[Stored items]
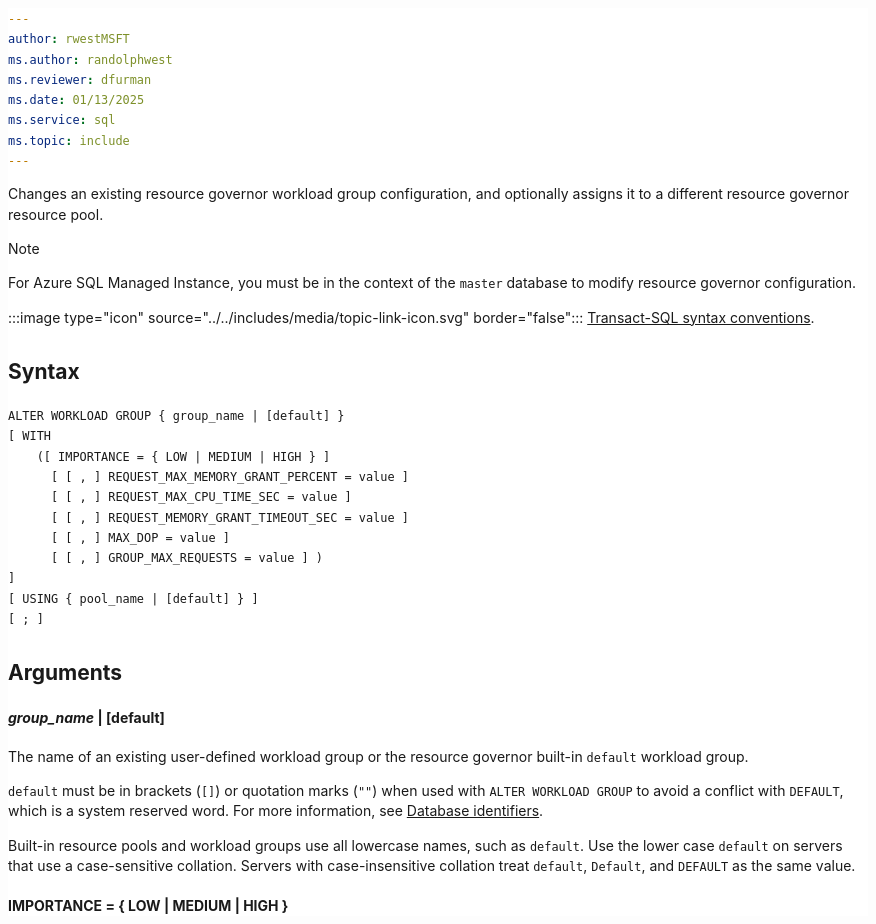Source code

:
 ```yaml
---
author: rwestMSFT
ms.author: randolphwest
ms.reviewer: dfurman
ms.date: 01/13/2025
ms.service: sql
ms.topic: include
---
```


Changes an existing resource governor workload group configuration, and optionally assigns it to a different resource governor resource pool.

> [!NOTE]
> For Azure SQL Managed Instance, you must be in the context of the `master` database to modify resource governor configuration.

:::image type="icon" source="../../includes/media/topic-link-icon.svg" border="false"::: [Transact-SQL syntax conventions](../language-elements/transact-sql-syntax-conventions-transact-sql.md).

## Syntax

```syntaxsql
ALTER WORKLOAD GROUP { group_name | [default] }
[ WITH
    ([ IMPORTANCE = { LOW | MEDIUM | HIGH } ]
      [ [ , ] REQUEST_MAX_MEMORY_GRANT_PERCENT = value ]
      [ [ , ] REQUEST_MAX_CPU_TIME_SEC = value ]
      [ [ , ] REQUEST_MEMORY_GRANT_TIMEOUT_SEC = value ]
      [ [ , ] MAX_DOP = value ]
      [ [ , ] GROUP_MAX_REQUESTS = value ] )
]
[ USING { pool_name | [default] } ]
[ ; ]
```

## Arguments

#### *group_name* | [default]

The name of an existing user-defined workload group or the resource governor built-in `default` workload group.

`default` must be in brackets (`[]`) or quotation marks (`""`) when used with `ALTER WORKLOAD GROUP` to avoid a conflict with `DEFAULT`, which is a system reserved word. For more information, see [Database identifiers](../../relational-databases/databases/database-identifiers.md).

Built-in resource pools and workload groups use all lowercase names, such as `default`. Use the lower case `default` on servers that use a case-sensitive collation. Servers with case-insensitive collation treat `default`, `Default`, and `DEFAULT` as the same value.

#### IMPORTANCE = { LOW | MEDIUM | HIGH }
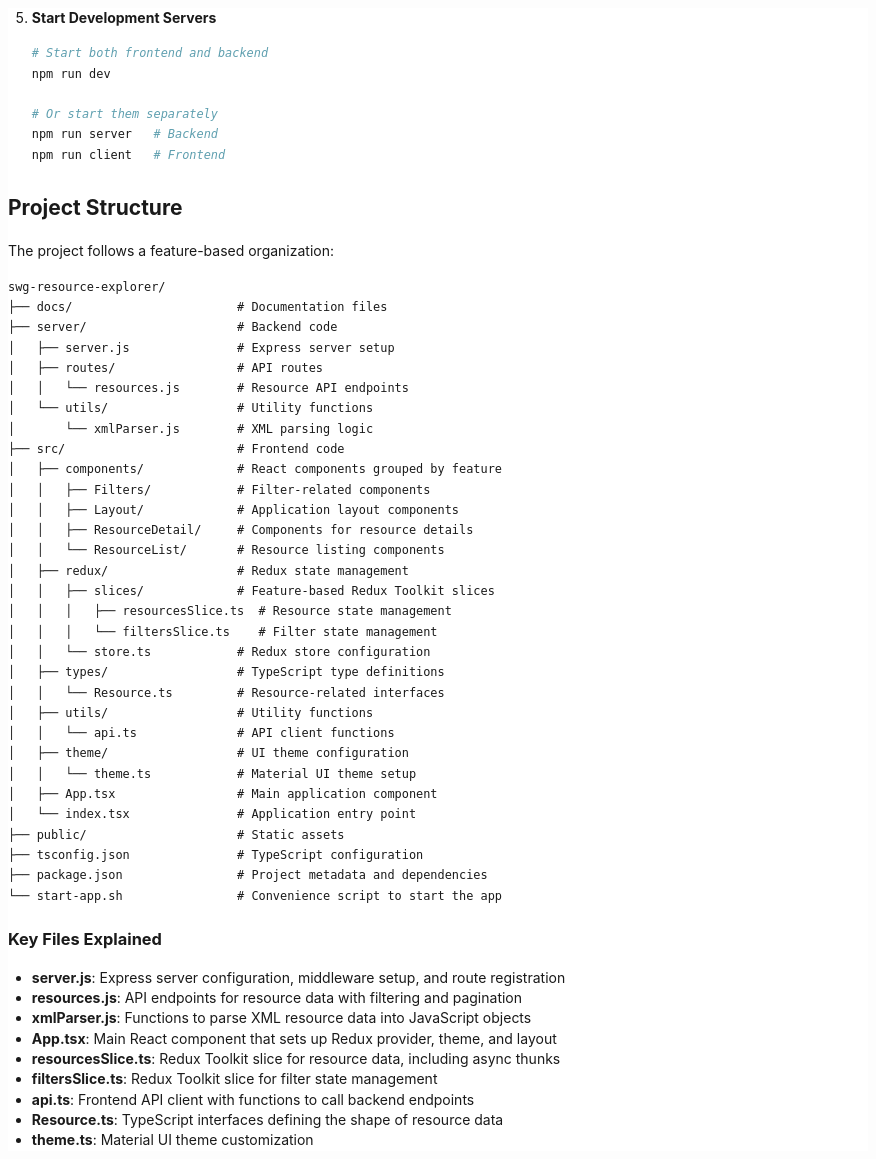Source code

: 5. **Start Development Servers**
   ```bash
   # Start both frontend and backend
   npm run dev

   # Or start them separately
   npm run server   # Backend
   npm run client   # Frontend
   ```

## Project Structure

The project follows a feature-based organization:

```
swg-resource-explorer/
├── docs/                       # Documentation files
├── server/                     # Backend code
│   ├── server.js               # Express server setup
│   ├── routes/                 # API routes
│   │   └── resources.js        # Resource API endpoints
│   └── utils/                  # Utility functions
│       └── xmlParser.js        # XML parsing logic
├── src/                        # Frontend code
│   ├── components/             # React components grouped by feature
│   │   ├── Filters/            # Filter-related components
│   │   ├── Layout/             # Application layout components
│   │   ├── ResourceDetail/     # Components for resource details
│   │   └── ResourceList/       # Resource listing components
│   ├── redux/                  # Redux state management
│   │   ├── slices/             # Feature-based Redux Toolkit slices
│   │   │   ├── resourcesSlice.ts  # Resource state management
│   │   │   └── filtersSlice.ts    # Filter state management
│   │   └── store.ts            # Redux store configuration
│   ├── types/                  # TypeScript type definitions
│   │   └── Resource.ts         # Resource-related interfaces
│   ├── utils/                  # Utility functions
│   │   └── api.ts              # API client functions
│   ├── theme/                  # UI theme configuration
│   │   └── theme.ts            # Material UI theme setup
│   ├── App.tsx                 # Main application component
│   └── index.tsx               # Application entry point
├── public/                     # Static assets
├── tsconfig.json               # TypeScript configuration
├── package.json                # Project metadata and dependencies
└── start-app.sh                # Convenience script to start the app
```

### Key Files Explained

- **server.js**: Express server configuration, middleware setup, and route registration
- **resources.js**: API endpoints for resource data with filtering and pagination
- **xmlParser.js**: Functions to parse XML resource data into JavaScript objects
- **App.tsx**: Main React component that sets up Redux provider, theme, and layout
- **resourcesSlice.ts**: Redux Toolkit slice for resource data, including async thunks
- **filtersSlice.ts**: Redux Toolkit slice for filter state management
- **api.ts**: Frontend API client with functions to call backend endpoints
- **Resource.ts**: TypeScript interfaces defining the shape of resource data
- **theme.ts**: Material UI theme customization
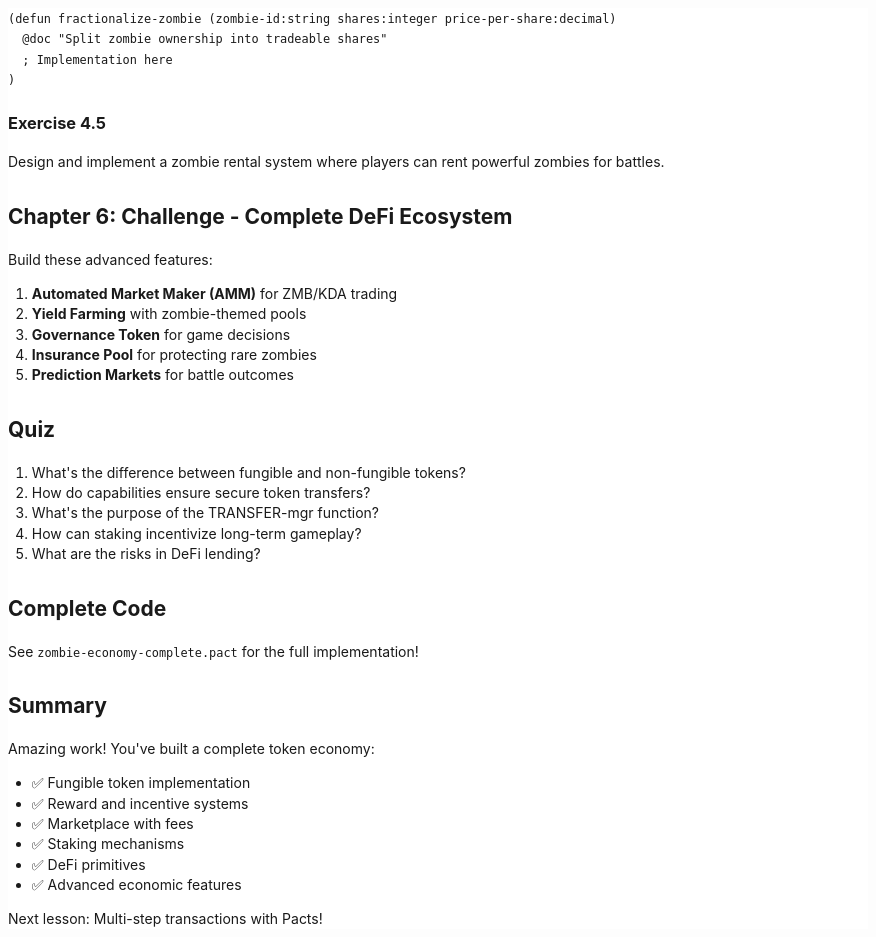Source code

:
 ```pact
(defun fractionalize-zombie (zombie-id:string shares:integer price-per-share:decimal)
  @doc "Split zombie ownership into tradeable shares"
  ; Implementation here
)
```

### Exercise 4.5

Design and implement a zombie rental system where players can rent powerful zombies for battles.

## Chapter 6: Challenge - Complete DeFi Ecosystem

Build these advanced features:

1. **Automated Market Maker (AMM)** for ZMB/KDA trading
2. **Yield Farming** with zombie-themed pools
3. **Governance Token** for game decisions
4. **Insurance Pool** for protecting rare zombies
5. **Prediction Markets** for battle outcomes

## Quiz

1. What's the difference between fungible and non-fungible tokens?
2. How do capabilities ensure secure token transfers?
3. What's the purpose of the TRANSFER-mgr function?
4. How can staking incentivize long-term gameplay?
5. What are the risks in DeFi lending?

## Complete Code

See `zombie-economy-complete.pact` for the full implementation!

## Summary

Amazing work! You've built a complete token economy:
- ✅ Fungible token implementation
- ✅ Reward and incentive systems
- ✅ Marketplace with fees
- ✅ Staking mechanisms
- ✅ DeFi primitives
- ✅ Advanced economic features

Next lesson: Multi-step transactions with Pacts!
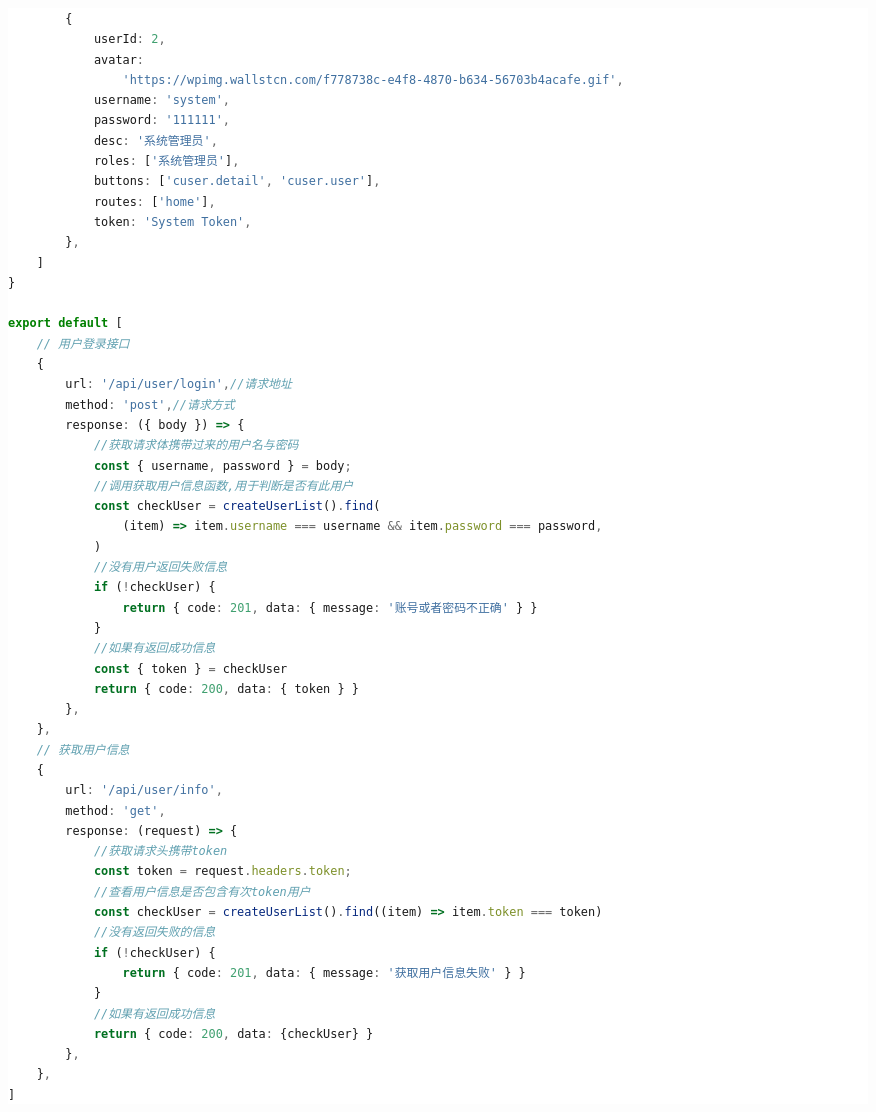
 ```ts
        {
            userId: 2,
            avatar:
                'https://wpimg.wallstcn.com/f778738c-e4f8-4870-b634-56703b4acafe.gif',
            username: 'system',
            password: '111111',
            desc: '系统管理员',
            roles: ['系统管理员'],
            buttons: ['cuser.detail', 'cuser.user'],
            routes: ['home'],
            token: 'System Token',
        },
    ]
}

export default [
    // 用户登录接口
    {
        url: '/api/user/login',//请求地址
        method: 'post',//请求方式
        response: ({ body }) => {
            //获取请求体携带过来的用户名与密码
            const { username, password } = body;
            //调用获取用户信息函数,用于判断是否有此用户
            const checkUser = createUserList().find(
                (item) => item.username === username && item.password === password,
            )
            //没有用户返回失败信息
            if (!checkUser) {
                return { code: 201, data: { message: '账号或者密码不正确' } }
            }
            //如果有返回成功信息
            const { token } = checkUser
            return { code: 200, data: { token } }
        },
    },
    // 获取用户信息
    {
        url: '/api/user/info',
        method: 'get',
        response: (request) => {
            //获取请求头携带token
            const token = request.headers.token;
            //查看用户信息是否包含有次token用户
            const checkUser = createUserList().find((item) => item.token === token)
            //没有返回失败的信息
            if (!checkUser) {
                return { code: 201, data: { message: '获取用户信息失败' } }
            }
            //如果有返回成功信息
            return { code: 200, data: {checkUser} }
        },
    },
]
```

## Work task:
Check each line of the entries above for the word "password". List the ones that have it.

## Answer to the exercise:
            password: '111111',
            const { username, password } = body;
                (item) => item.username === username && item.password === password,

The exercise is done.